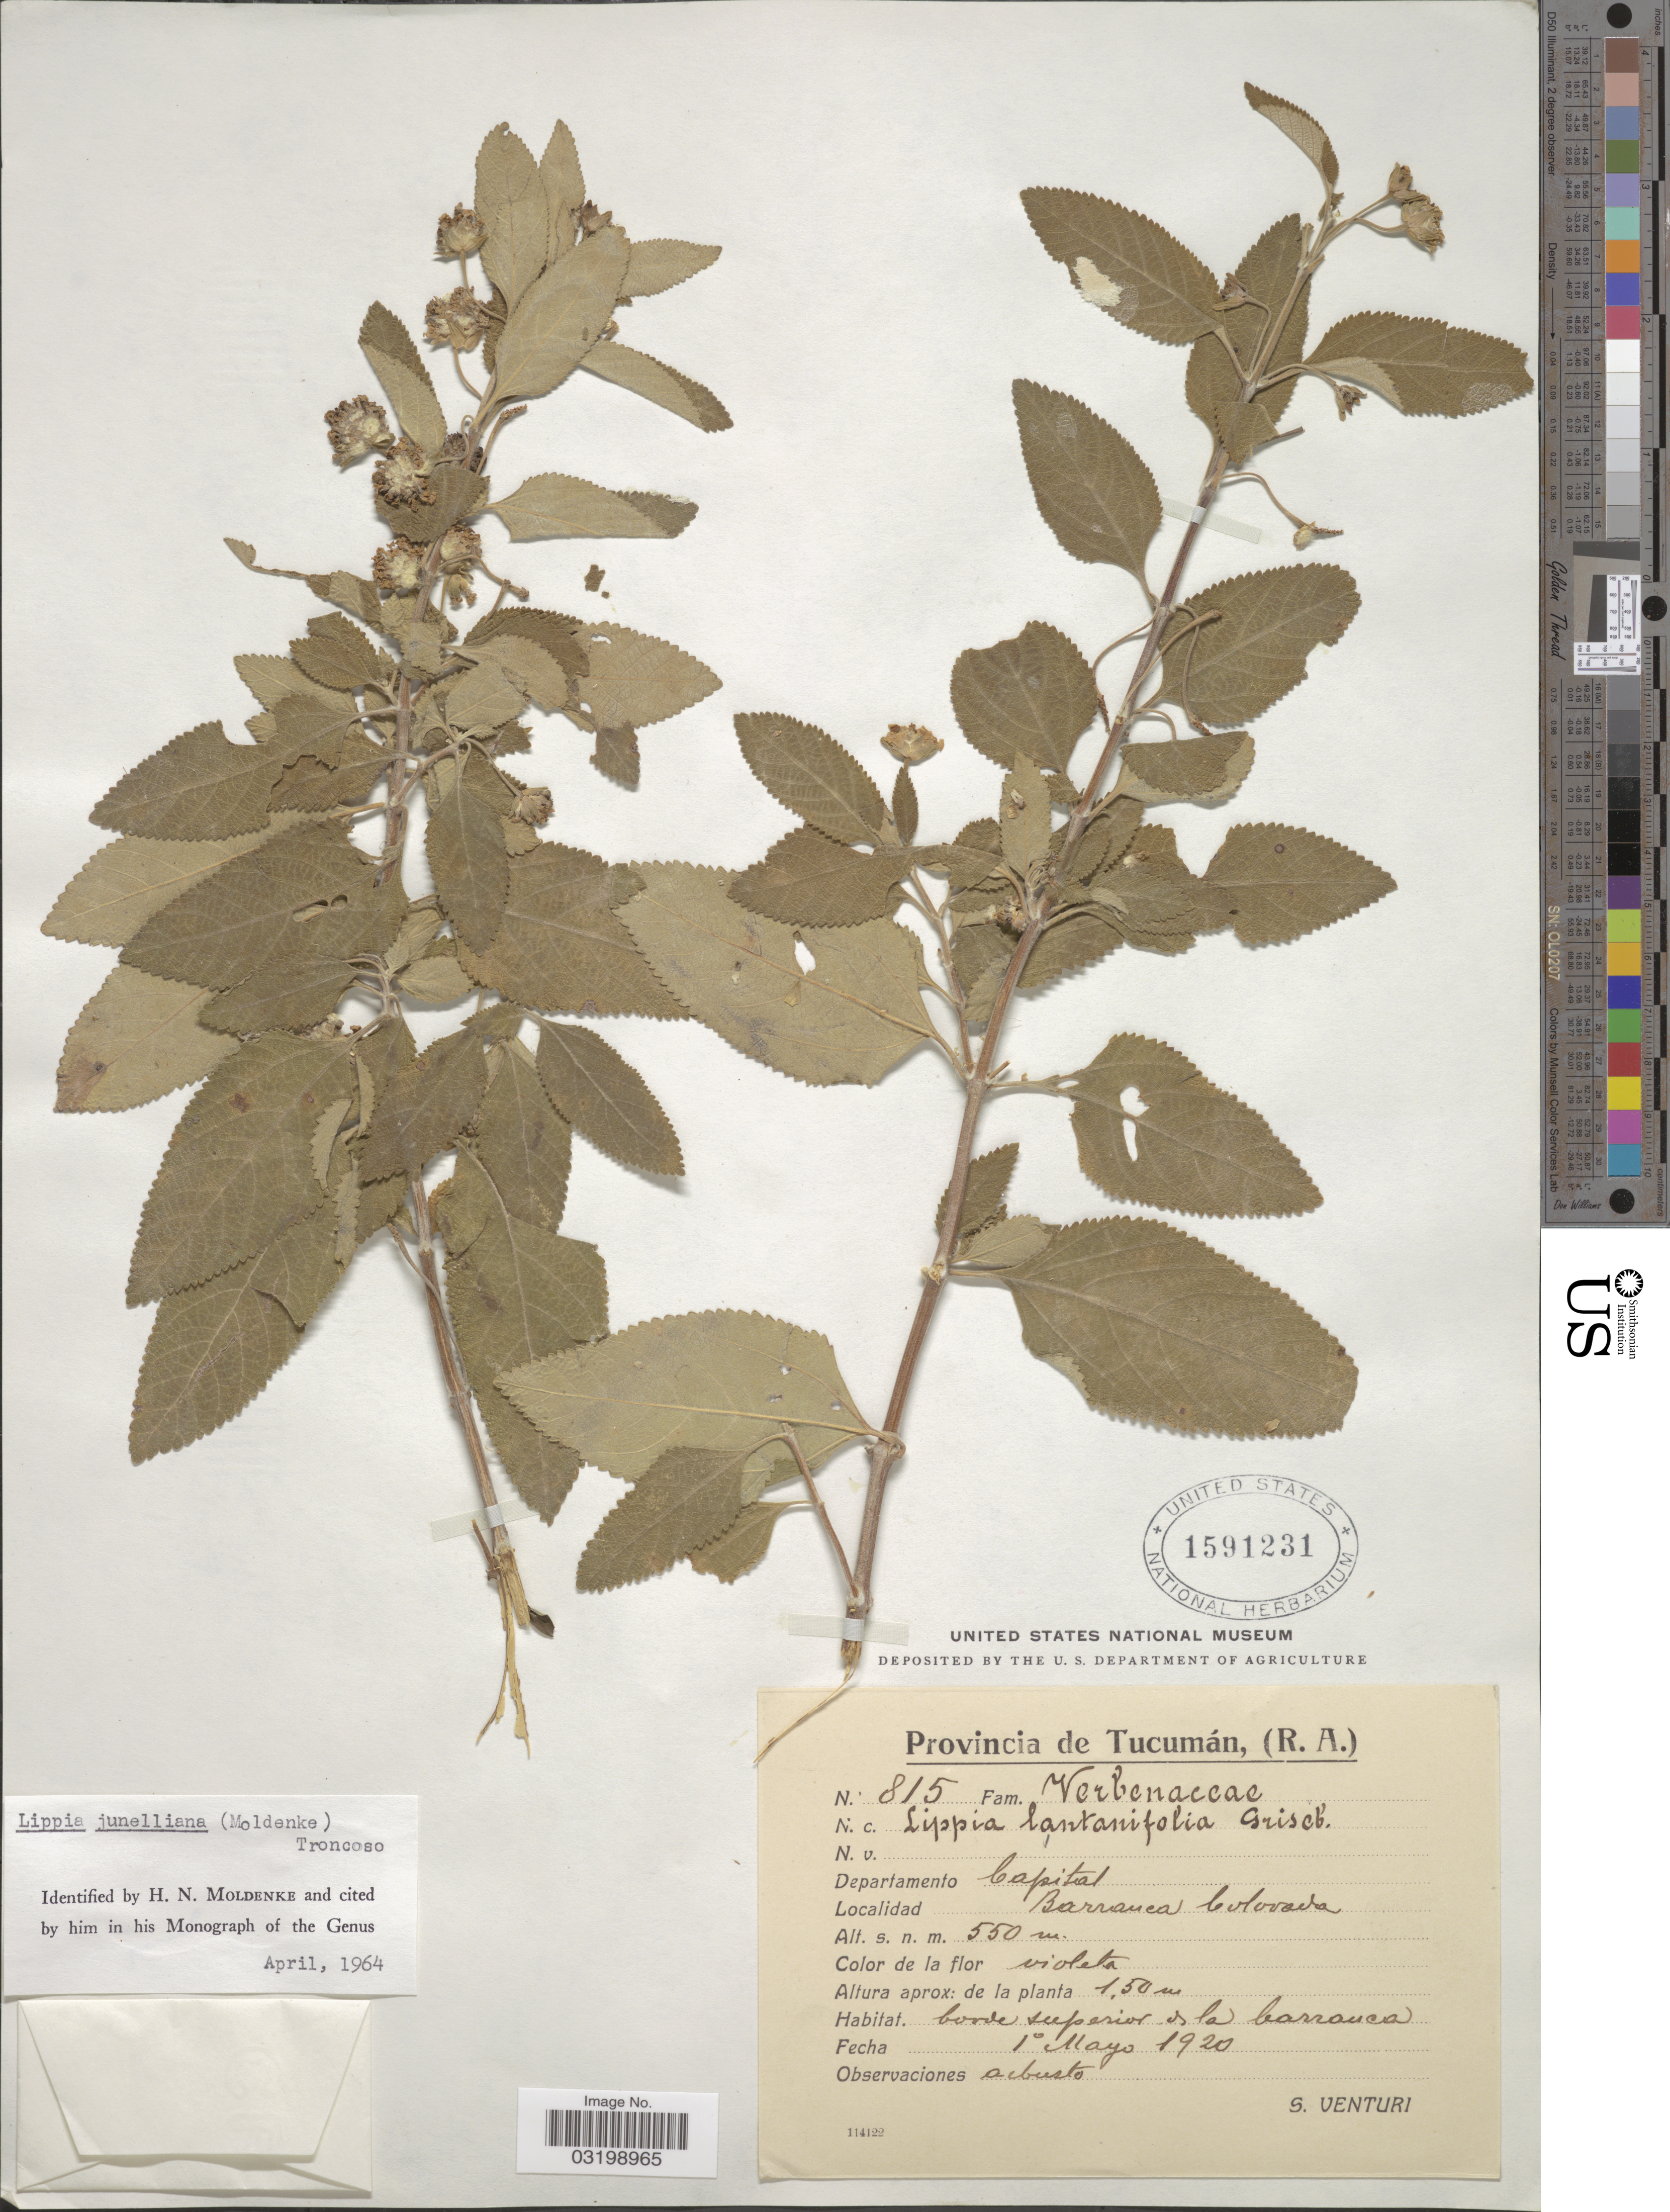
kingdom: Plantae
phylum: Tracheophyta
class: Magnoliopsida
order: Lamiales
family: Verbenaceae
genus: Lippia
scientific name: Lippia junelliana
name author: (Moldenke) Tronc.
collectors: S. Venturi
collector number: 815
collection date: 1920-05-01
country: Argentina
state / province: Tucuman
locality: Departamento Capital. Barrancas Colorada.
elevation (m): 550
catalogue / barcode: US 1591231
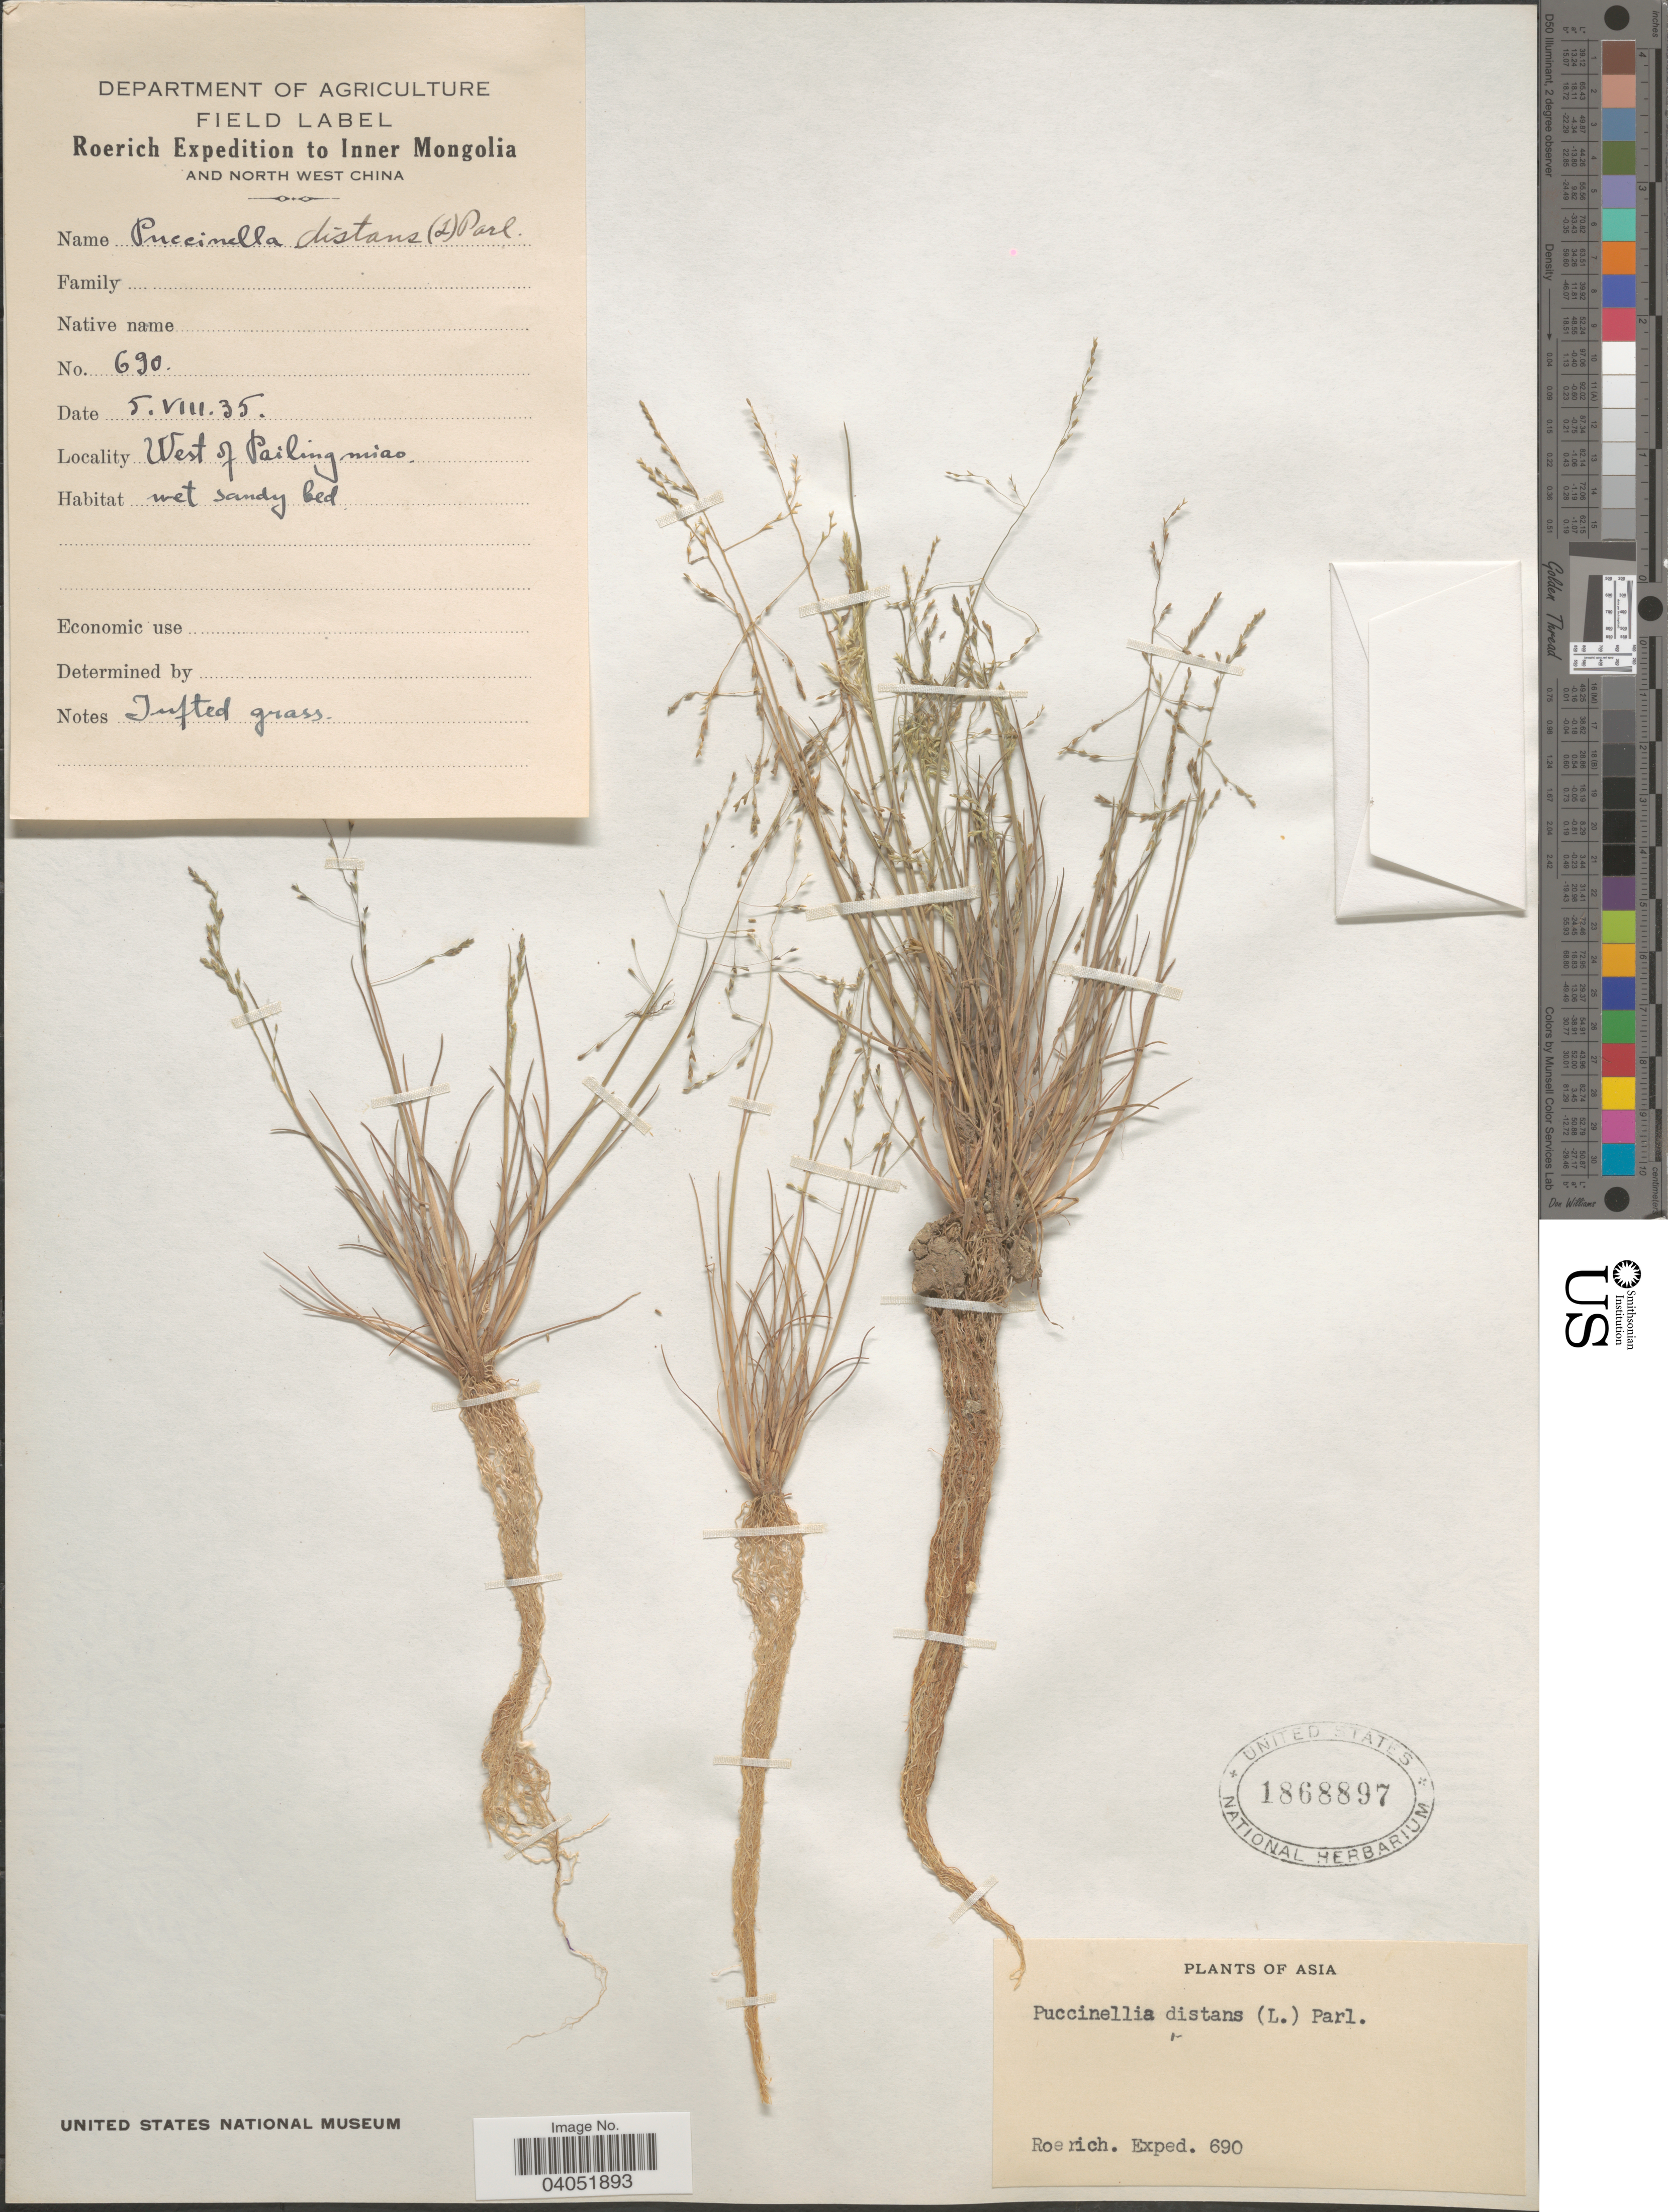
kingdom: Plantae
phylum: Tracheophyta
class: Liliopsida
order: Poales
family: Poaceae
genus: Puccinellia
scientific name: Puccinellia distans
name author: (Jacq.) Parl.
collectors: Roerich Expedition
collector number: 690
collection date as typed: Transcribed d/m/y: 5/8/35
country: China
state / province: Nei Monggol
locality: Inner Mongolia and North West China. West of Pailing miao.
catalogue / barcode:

■ ■ ■ ■

▶ Your goal
Copy every line of the two items above without any change, and leave the pictures out.

▶ Worked solution
kingdom: Plantae
phylum: Tracheophyta
class: Magnoliopsida
order: Lamiales
family: Verbenaceae
genus: Lippia
scientific name: Lippia junelliana
name author: (Moldenke) Tronc.
collectors: S. Venturi
collector number: 815
collection date: 1920-05-01
country: Argentina
state / province: Tucuman
locality: Departamento Capital. Barrancas Colorada.
elevation (m): 550
catalogue / barcode: US 1591231
kingdom: Plantae
phylum: Tracheophyta
class: Liliopsida
order: Poales
family: Poaceae
genus: Puccinellia
scientific name: Puccinellia distans
name author: (Jacq.) Parl.
collectors: Roerich Expedition
collector number: 690
collection date as typed: Transcribed d/m/y: 5/8/35
country: China
state / province: Nei Monggol
locality: Inner Mongolia and North West China. West of Pailing miao.
catalogue / barcode:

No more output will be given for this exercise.